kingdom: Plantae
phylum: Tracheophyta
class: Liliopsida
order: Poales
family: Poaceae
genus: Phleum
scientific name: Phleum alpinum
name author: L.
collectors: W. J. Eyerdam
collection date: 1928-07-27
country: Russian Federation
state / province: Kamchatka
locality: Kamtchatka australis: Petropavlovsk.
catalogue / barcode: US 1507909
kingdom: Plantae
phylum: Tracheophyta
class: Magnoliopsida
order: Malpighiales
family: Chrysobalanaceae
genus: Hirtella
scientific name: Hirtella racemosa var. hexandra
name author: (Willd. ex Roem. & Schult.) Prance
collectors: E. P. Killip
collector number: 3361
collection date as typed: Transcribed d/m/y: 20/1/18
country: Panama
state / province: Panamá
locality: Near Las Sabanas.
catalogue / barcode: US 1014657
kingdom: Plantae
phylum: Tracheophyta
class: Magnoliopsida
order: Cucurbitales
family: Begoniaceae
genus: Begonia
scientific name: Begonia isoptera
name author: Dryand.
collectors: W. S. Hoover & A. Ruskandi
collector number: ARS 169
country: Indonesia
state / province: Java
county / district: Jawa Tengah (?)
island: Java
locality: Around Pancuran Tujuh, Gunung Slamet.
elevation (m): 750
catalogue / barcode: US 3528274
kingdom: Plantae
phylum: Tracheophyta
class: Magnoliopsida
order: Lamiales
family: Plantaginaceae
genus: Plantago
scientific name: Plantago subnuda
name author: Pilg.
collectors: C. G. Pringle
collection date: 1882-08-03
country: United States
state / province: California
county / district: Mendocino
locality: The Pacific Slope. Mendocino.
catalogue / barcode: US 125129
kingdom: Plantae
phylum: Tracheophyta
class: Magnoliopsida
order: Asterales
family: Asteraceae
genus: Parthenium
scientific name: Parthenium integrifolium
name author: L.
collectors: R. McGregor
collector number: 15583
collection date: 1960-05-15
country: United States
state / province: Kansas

★ ★ ★ ★ ★ ★ ★

**Problem to solve:** Print all of the lines above verbatim, from the first to the last, without changing anything.

**Exercise result:**
kingdom: Plantae
phylum: Tracheophyta
class: Liliopsida
order: Poales
family: Poaceae
genus: Phleum
scientific name: Phleum alpinum
name author: L.
collectors: W. J. Eyerdam
collection date: 1928-07-27
country: Russian Federation
state / province: Kamchatka
locality: Kamtchatka australis: Petropavlovsk.
catalogue / barcode: US 1507909
kingdom: Plantae
phylum: Tracheophyta
class: Magnoliopsida
order: Malpighiales
family: Chrysobalanaceae
genus: Hirtella
scientific name: Hirtella racemosa var. hexandra
name author: (Willd. ex Roem. & Schult.) Prance
collectors: E. P. Killip
collector number: 3361
collection date as typed: Transcribed d/m/y: 20/1/18
country: Panama
state / province: Panamá
locality: Near Las Sabanas.
catalogue / barcode: US 1014657
kingdom: Plantae
phylum: Tracheophyta
class: Magnoliopsida
order: Cucurbitales
family: Begoniaceae
genus: Begonia
scientific name: Begonia isoptera
name author: Dryand.
collectors: W. S. Hoover & A. Ruskandi
collector number: ARS 169
country: Indonesia
state / province: Java
county / district: Jawa Tengah (?)
island: Java
locality: Around Pancuran Tujuh, Gunung Slamet.
elevation (m): 750
catalogue / barcode: US 3528274
kingdom: Plantae
phylum: Tracheophyta
class: Magnoliopsida
order: Lamiales
family: Plantaginaceae
genus: Plantago
scientific name: Plantago subnuda
name author: Pilg.
collectors: C. G. Pringle
collection date: 1882-08-03
country: United States
state / province: California
county / district: Mendocino
locality: The Pacific Slope. Mendocino.
catalogue / barcode: US 125129
kingdom: Plantae
phylum: Tracheophyta
class: Magnoliopsida
order: Asterales
family: Asteraceae
genus: Parthenium
scientific name: Parthenium integrifolium
name author: L.
collectors: R. McGregor
collector number: 15583
collection date: 1960-05-15
country: United States
state / province: Kansas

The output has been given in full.